• **WORK REQUEST**: Leaving out all pictures, return the records word for word.

(Pose estimation data)
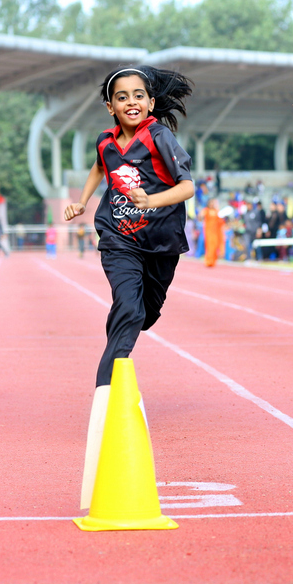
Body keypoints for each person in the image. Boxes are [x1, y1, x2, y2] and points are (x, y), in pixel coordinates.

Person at [64, 64, 194, 508]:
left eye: (139, 95)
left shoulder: (160, 138)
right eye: (122, 97)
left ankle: (124, 326)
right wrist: (82, 201)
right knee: (129, 309)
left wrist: (151, 200)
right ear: (110, 105)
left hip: (161, 244)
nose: (131, 102)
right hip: (118, 238)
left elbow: (188, 187)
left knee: (146, 314)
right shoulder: (105, 142)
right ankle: (104, 396)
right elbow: (100, 170)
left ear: (151, 102)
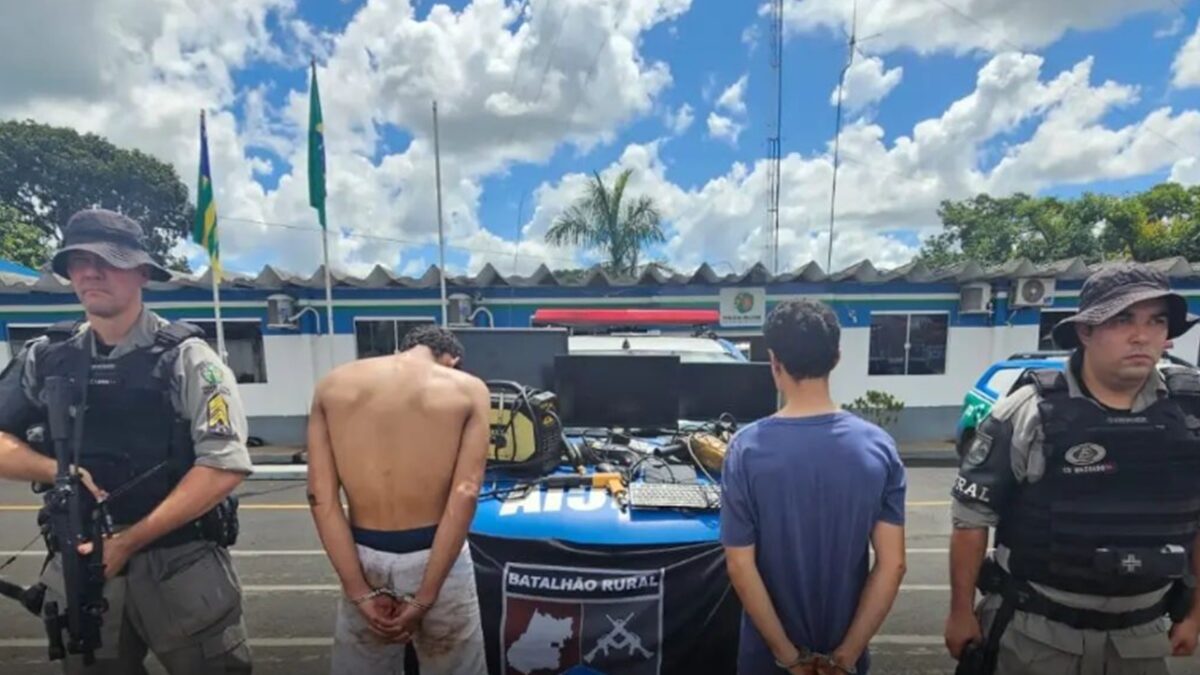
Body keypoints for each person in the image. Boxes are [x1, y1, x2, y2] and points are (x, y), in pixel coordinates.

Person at [0, 209, 253, 673]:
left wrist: (128, 542)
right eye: (79, 261)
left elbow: (223, 464)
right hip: (81, 562)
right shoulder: (46, 356)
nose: (91, 272)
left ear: (142, 273)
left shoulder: (188, 358)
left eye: (108, 261)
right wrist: (56, 471)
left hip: (180, 565)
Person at [945, 262, 1200, 674]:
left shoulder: (1190, 415)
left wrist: (1195, 613)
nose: (1141, 335)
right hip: (1037, 633)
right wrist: (960, 611)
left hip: (1142, 636)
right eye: (1122, 320)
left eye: (1156, 321)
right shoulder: (1029, 412)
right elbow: (971, 519)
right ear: (1085, 331)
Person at [720, 298, 908, 675]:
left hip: (767, 662)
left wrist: (789, 658)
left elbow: (740, 565)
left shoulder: (746, 450)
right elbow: (893, 564)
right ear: (836, 358)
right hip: (845, 661)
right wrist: (845, 657)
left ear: (774, 361)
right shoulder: (878, 447)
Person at [307, 324, 490, 675]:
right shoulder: (468, 389)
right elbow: (466, 493)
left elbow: (320, 496)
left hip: (363, 555)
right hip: (436, 554)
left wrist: (359, 592)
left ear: (402, 348)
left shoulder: (332, 385)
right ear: (452, 360)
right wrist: (425, 598)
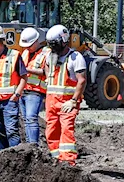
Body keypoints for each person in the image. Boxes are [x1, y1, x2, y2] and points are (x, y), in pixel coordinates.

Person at [43, 25, 87, 165]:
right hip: (51, 102)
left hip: (67, 102)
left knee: (66, 132)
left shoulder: (75, 58)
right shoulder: (49, 57)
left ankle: (68, 162)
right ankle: (56, 159)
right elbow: (47, 74)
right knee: (51, 132)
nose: (53, 48)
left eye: (54, 44)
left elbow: (82, 81)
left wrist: (74, 101)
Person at [18, 27, 48, 146]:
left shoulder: (46, 53)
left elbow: (46, 72)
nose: (27, 48)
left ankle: (33, 145)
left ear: (36, 41)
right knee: (26, 120)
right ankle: (29, 145)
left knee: (31, 118)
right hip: (24, 89)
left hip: (35, 91)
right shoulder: (25, 52)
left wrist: (27, 70)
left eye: (29, 45)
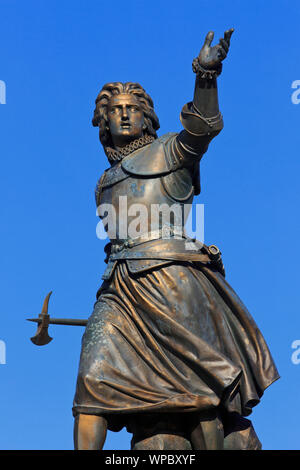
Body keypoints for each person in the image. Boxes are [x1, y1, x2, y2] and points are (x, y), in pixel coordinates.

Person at [73, 29, 279, 450]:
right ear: (103, 121)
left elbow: (203, 127)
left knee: (198, 397)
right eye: (117, 110)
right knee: (91, 382)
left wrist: (206, 73)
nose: (125, 115)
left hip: (174, 284)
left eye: (133, 109)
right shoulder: (104, 181)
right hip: (120, 290)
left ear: (147, 118)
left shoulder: (170, 152)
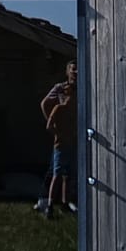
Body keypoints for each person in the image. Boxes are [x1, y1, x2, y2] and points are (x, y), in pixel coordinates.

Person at [34, 64, 77, 217]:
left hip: (71, 135)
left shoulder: (82, 86)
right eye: (73, 69)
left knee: (66, 172)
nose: (75, 72)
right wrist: (55, 127)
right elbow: (45, 104)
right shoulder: (60, 89)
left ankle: (65, 202)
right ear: (67, 71)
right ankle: (45, 201)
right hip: (61, 137)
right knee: (55, 171)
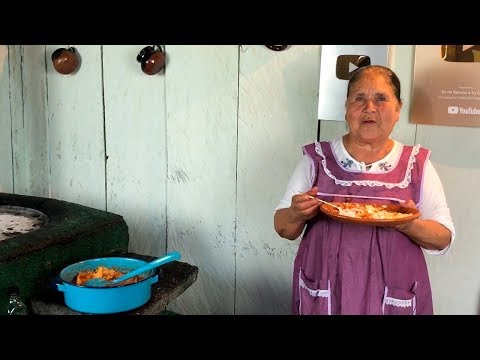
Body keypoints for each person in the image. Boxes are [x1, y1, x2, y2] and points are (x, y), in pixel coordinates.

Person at [273, 65, 455, 315]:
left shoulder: (416, 164)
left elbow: (443, 237)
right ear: (347, 107)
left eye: (381, 98)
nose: (369, 108)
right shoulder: (317, 159)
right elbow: (283, 227)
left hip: (392, 297)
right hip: (326, 296)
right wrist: (297, 213)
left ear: (398, 108)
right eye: (360, 98)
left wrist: (407, 224)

• **ANSWER SPACE**:
Body keypoints for each person in the image. Boxes are [x1, y1, x2, y2] and points are (x, y), in pixel coordinates.

Person at [64, 64, 194, 508]:
left eye: (139, 95)
left shoulder: (160, 138)
right eye: (122, 97)
left ankle: (124, 326)
right wrist: (82, 201)
right knee: (129, 309)
left wrist: (151, 200)
right ear: (110, 105)
left hip: (161, 244)
nose: (131, 102)
right hip: (118, 238)
left elbow: (188, 187)
left knee: (146, 314)
right shoulder: (105, 142)
right ankle: (104, 396)
right elbow: (100, 170)
left ear: (151, 102)
Body keypoints for each person in the image. Boxes are [x1, y1, x2, y2] and points are (x, y), in pixel coordinates.

Person at [0, 209, 253, 673]:
left wrist: (128, 542)
right eye: (79, 261)
left elbow: (223, 464)
right hip: (81, 562)
right shoulder: (46, 356)
nose: (91, 272)
left ear: (142, 273)
left shoulder: (188, 358)
left eye: (108, 261)
right wrist: (56, 471)
left hip: (180, 565)
Person at [945, 262, 1200, 674]:
left shoulder: (1190, 415)
left wrist: (1195, 613)
nose: (1141, 335)
right hip: (1037, 633)
right wrist: (960, 611)
left hip: (1142, 636)
right eye: (1122, 320)
left eye: (1156, 321)
right shoulder: (1029, 412)
right elbow: (971, 519)
right ear: (1085, 331)
Person at [720, 298, 908, 675]:
left hip: (767, 662)
left wrist: (789, 658)
left elbow: (740, 565)
left shoulder: (746, 450)
right elbow: (893, 564)
right ear: (836, 358)
right hip: (845, 661)
right wrist: (845, 657)
left ear: (774, 361)
right shoulder: (878, 447)
Person at [307, 324, 490, 675]:
right shoulder: (468, 389)
right elbow: (466, 493)
left elbow: (320, 496)
left hip: (363, 555)
right hip: (436, 554)
left wrist: (359, 592)
left ear: (402, 348)
left shoulder: (332, 385)
right ear: (452, 360)
right wrist: (425, 598)
Body keypoints for each person in the image. Boxes are [x1, y1, x2, y2] and points are (x, y), in pixel coordinates.

Person at [43, 25, 87, 165]:
right hip: (51, 102)
left hip: (67, 102)
left knee: (66, 132)
left shoulder: (75, 58)
right shoulder: (49, 57)
left ankle: (68, 162)
right ankle: (56, 159)
right elbow: (47, 74)
right knee: (51, 132)
nose: (53, 48)
left eye: (54, 44)
left elbow: (82, 81)
left wrist: (74, 101)
Person at [18, 27, 48, 146]:
left shoulder: (46, 53)
left elbow: (46, 72)
nose: (27, 48)
left ankle: (33, 145)
left ear: (36, 41)
right knee: (26, 120)
right ankle: (29, 145)
left knee: (31, 118)
right hip: (24, 89)
left hip: (35, 91)
right shoulder: (25, 52)
left wrist: (27, 70)
left eye: (29, 45)
Body keypoints for each person in the image. Boxes are [x1, y1, x2, y2] and points are (x, y), in pixel coordinates.

Person at [73, 29, 279, 450]:
right ear: (103, 121)
left elbow: (203, 127)
left knee: (198, 397)
right eye: (117, 110)
right knee: (91, 382)
left wrist: (206, 73)
nose: (125, 115)
left hip: (174, 284)
left eye: (133, 109)
right shoulder: (104, 181)
right hip: (120, 290)
left ear: (147, 118)
left shoulder: (170, 152)
Body keypoints for each person in the image. Boxes are [x1, y1, x2, y2] and points are (x, y), in pixel coordinates.

Person at [34, 64, 77, 217]:
left hip: (71, 135)
left shoulder: (82, 86)
right eye: (73, 69)
left knee: (66, 172)
nose: (75, 72)
right wrist: (55, 127)
right elbow: (45, 104)
right shoulder: (60, 89)
left ankle: (65, 202)
right ear: (67, 71)
right ankle: (45, 201)
right hip: (61, 137)
right knee: (55, 171)
Body keypoints for each person in the image. Boxes are [x1, y1, x2, y2] and points are (x, y), in pixel coordinates.

Person at [273, 65, 455, 315]:
left shoulder: (416, 164)
left elbow: (443, 237)
right ear: (347, 107)
left eye: (381, 98)
nose: (369, 108)
right shoulder: (317, 159)
right elbow: (283, 227)
left hip: (392, 297)
right hip: (326, 296)
right wrist: (297, 213)
left ear: (398, 108)
right eye: (360, 98)
left wrist: (407, 224)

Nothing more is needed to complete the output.